### Task goal
Line by line, print the records exactly as they are, dropping the pictures.

*** Exercise data ***

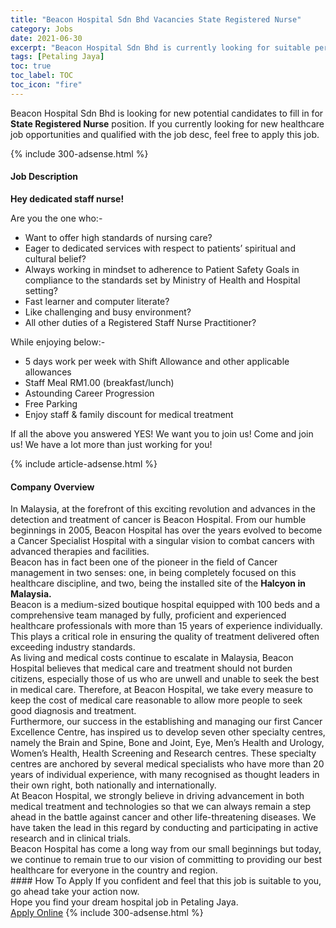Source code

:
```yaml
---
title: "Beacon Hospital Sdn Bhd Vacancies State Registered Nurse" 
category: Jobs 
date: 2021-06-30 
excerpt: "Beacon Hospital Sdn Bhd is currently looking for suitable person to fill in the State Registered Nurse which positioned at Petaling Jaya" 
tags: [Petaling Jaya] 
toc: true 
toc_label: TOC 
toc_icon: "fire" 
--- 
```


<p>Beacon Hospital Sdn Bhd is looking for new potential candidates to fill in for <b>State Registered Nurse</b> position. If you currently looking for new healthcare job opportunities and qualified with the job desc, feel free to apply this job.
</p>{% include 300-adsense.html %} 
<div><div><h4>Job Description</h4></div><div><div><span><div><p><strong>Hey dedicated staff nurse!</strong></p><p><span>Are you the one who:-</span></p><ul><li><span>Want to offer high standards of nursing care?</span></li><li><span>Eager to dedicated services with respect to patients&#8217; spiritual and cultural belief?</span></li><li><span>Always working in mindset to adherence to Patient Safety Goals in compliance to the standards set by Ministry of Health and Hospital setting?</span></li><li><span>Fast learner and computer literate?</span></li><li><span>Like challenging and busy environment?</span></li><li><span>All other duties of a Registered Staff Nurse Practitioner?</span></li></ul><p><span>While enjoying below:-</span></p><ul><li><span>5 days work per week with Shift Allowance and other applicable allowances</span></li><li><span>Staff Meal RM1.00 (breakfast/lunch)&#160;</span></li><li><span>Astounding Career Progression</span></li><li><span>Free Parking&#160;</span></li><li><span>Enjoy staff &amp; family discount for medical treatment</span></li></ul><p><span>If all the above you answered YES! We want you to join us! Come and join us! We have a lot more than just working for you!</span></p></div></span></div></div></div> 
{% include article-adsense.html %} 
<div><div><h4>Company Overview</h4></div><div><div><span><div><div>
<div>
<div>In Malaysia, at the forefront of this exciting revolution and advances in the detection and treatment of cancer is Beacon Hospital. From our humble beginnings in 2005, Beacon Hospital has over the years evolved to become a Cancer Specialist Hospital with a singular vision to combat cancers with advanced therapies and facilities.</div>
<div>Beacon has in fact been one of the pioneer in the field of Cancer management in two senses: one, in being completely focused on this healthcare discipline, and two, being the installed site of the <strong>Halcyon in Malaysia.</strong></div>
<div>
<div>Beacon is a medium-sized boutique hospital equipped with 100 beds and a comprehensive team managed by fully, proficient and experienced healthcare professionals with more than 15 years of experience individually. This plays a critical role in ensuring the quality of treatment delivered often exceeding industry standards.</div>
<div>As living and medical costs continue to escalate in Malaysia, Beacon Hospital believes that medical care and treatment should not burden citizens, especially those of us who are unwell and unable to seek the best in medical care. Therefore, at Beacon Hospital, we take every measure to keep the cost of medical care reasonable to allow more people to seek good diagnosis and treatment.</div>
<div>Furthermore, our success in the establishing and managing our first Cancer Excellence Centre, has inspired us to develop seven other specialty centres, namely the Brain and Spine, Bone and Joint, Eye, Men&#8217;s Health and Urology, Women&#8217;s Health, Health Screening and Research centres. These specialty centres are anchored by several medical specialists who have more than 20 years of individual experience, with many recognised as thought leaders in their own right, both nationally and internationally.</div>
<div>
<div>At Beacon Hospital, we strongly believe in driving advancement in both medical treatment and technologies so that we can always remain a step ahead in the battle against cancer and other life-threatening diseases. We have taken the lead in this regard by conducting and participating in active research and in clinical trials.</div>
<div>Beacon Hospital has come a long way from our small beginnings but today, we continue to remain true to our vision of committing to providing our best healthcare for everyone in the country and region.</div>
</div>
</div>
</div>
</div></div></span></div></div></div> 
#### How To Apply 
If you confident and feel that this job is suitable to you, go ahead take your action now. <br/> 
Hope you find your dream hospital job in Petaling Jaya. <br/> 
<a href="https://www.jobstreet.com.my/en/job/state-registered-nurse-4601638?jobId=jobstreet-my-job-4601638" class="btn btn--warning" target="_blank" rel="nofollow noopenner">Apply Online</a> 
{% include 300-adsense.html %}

*** End of Exercise data ***

### Result below
Source code

:
```yaml
---
title: "Beacon Hospital Sdn Bhd Vacancies State Registered Nurse" 
category: Jobs 
date: 2021-06-30 
excerpt: "Beacon Hospital Sdn Bhd is currently looking for suitable person to fill in the State Registered Nurse which positioned at Petaling Jaya" 
tags: [Petaling Jaya] 
toc: true 
toc_label: TOC 
toc_icon: "fire" 
--- 
```


<p>Beacon Hospital Sdn Bhd is looking for new potential candidates to fill in for <b>State Registered Nurse</b> position. If you currently looking for new healthcare job opportunities and qualified with the job desc, feel free to apply this job.
</p>{% include 300-adsense.html %} 
<div><div><h4>Job Description</h4></div><div><div><span><div><p><strong>Hey dedicated staff nurse!</strong></p><p><span>Are you the one who:-</span></p><ul><li><span>Want to offer high standards of nursing care?</span></li><li><span>Eager to dedicated services with respect to patients&#8217; spiritual and cultural belief?</span></li><li><span>Always working in mindset to adherence to Patient Safety Goals in compliance to the standards set by Ministry of Health and Hospital setting?</span></li><li><span>Fast learner and computer literate?</span></li><li><span>Like challenging and busy environment?</span></li><li><span>All other duties of a Registered Staff Nurse Practitioner?</span></li></ul><p><span>While enjoying below:-</span></p><ul><li><span>5 days work per week with Shift Allowance and other applicable allowances</span></li><li><span>Staff Meal RM1.00 (breakfast/lunch)&#160;</span></li><li><span>Astounding Career Progression</span></li><li><span>Free Parking&#160;</span></li><li><span>Enjoy staff &amp; family discount for medical treatment</span></li></ul><p><span>If all the above you answered YES! We want you to join us! Come and join us! We have a lot more than just working for you!</span></p></div></span></div></div></div> 
{% include article-adsense.html %} 
<div><div><h4>Company Overview</h4></div><div><div><span><div><div>
<div>
<div>In Malaysia, at the forefront of this exciting revolution and advances in the detection and treatment of cancer is Beacon Hospital. From our humble beginnings in 2005, Beacon Hospital has over the years evolved to become a Cancer Specialist Hospital with a singular vision to combat cancers with advanced therapies and facilities.</div>
<div>Beacon has in fact been one of the pioneer in the field of Cancer management in two senses: one, in being completely focused on this healthcare discipline, and two, being the installed site of the <strong>Halcyon in Malaysia.</strong></div>
<div>
<div>Beacon is a medium-sized boutique hospital equipped with 100 beds and a comprehensive team managed by fully, proficient and experienced healthcare professionals with more than 15 years of experience individually. This plays a critical role in ensuring the quality of treatment delivered often exceeding industry standards.</div>
<div>As living and medical costs continue to escalate in Malaysia, Beacon Hospital believes that medical care and treatment should not burden citizens, especially those of us who are unwell and unable to seek the best in medical care. Therefore, at Beacon Hospital, we take every measure to keep the cost of medical care reasonable to allow more people to seek good diagnosis and treatment.</div>
<div>Furthermore, our success in the establishing and managing our first Cancer Excellence Centre, has inspired us to develop seven other specialty centres, namely the Brain and Spine, Bone and Joint, Eye, Men&#8217;s Health and Urology, Women&#8217;s Health, Health Screening and Research centres. These specialty centres are anchored by several medical specialists who have more than 20 years of individual experience, with many recognised as thought leaders in their own right, both nationally and internationally.</div>
<div>
<div>At Beacon Hospital, we strongly believe in driving advancement in both medical treatment and technologies so that we can always remain a step ahead in the battle against cancer and other life-threatening diseases. We have taken the lead in this regard by conducting and participating in active research and in clinical trials.</div>
<div>Beacon Hospital has come a long way from our small beginnings but today, we continue to remain true to our vision of committing to providing our best healthcare for everyone in the country and region.</div>
</div>
</div>
</div>
</div></div></span></div></div></div> 
#### How To Apply 
If you confident and feel that this job is suitable to you, go ahead take your action now. <br/> 
Hope you find your dream hospital job in Petaling Jaya. <br/> 
<a href="https://www.jobstreet.com.my/en/job/state-registered-nurse-4601638?jobId=jobstreet-my-job-4601638" class="btn btn--warning" target="_blank" rel="nofollow noopenner">Apply Online</a> 
{% include 300-adsense.html %}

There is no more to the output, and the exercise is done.